• [Supplied text]
Individuals and organizations use blockchain for its distributed control, anonymity, and immutability. But its permanence could create data privacy issues when companies try to tap into the technology for their marketing strategies.
In a recent paper, “What Blockchain Can and Can’t Do: Applications to Marketing and Privacy,” MIT Sloan professorurges marketers “to be thoughtful about where and whether to adopt blockchain-based systems.”
Marketers may seek to adopt blockchain in contexts where trust is difficult to establish, Tucker said in an interview. And given the significant existing fraud in non-blockchain systems, marketers may look to blockchain to promote a more trustworthy supply chain.
However, “marketing as a discipline should still be thoughtful about creating immutable data about an individual if there is no real need to do so,” Tucker writes in her paper. “Temporary marketing data can be used to predict persistent character traits, and even the fact that someone once exhibited a particular character trait or interest can become ammunition for malicious actors.”
Here’s a closer look at blockchain technology, marketing’s use of consumer data, and what the interaction between the two could mean for personal privacy.
The pros and cons of blockchain
Blockchain keys are anonymized, which prevents the public from identifying their holders. Transactions are recorded chronologically on a distributed ledger — which is regularly updated and affirmed by the blockchain’s participants — and all ledger entries are permanent.
However, blockchain’s anonymity means that if someone loses their blockchain key, that account can no longer be accessed. And immutability means that everything and anything recorded on the ledger is there forever.
Blockchain and marketing
The technology’s immutability poses the most problems for marketing strategies, Tucker writes. For example, blockchain could be used to track digital identifiers — login information, Social Security numbers, dates of birth — that are linked to customers’ views of a particular advertisement or some other piece of tracked content.

• [Directives]
1. Reproduce, word for word, the stretch of the blockchain article from "Marketers may seek" through "trustworthy supply chain.".
2. According to the blockchain article, what happens if someone loses their blockchain key?

[Recorded data]
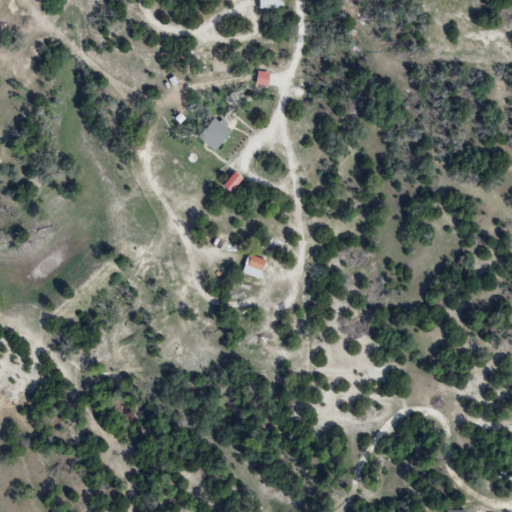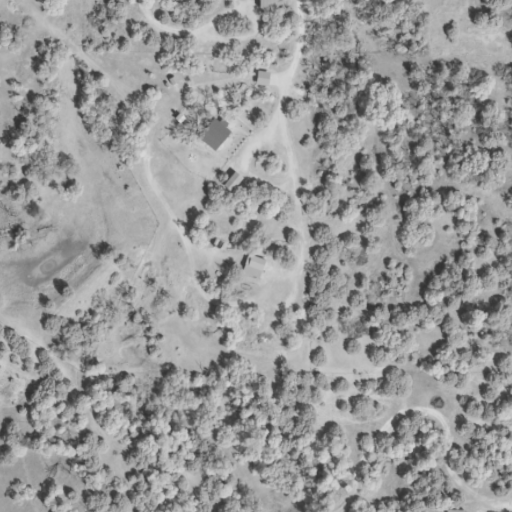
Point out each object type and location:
building: (266, 4)
road: (295, 79)
building: (212, 134)
building: (250, 268)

• [List of solutions]
1.
Marketers may seek to adopt blockchain in contexts where trust is difficult to establish, Tucker said in an interview. And given the significant existing fraud in non-blockchain systems, marketers may look to blockchain to promote a more trustworthy supply chain.

2. That account can no longer be accessed.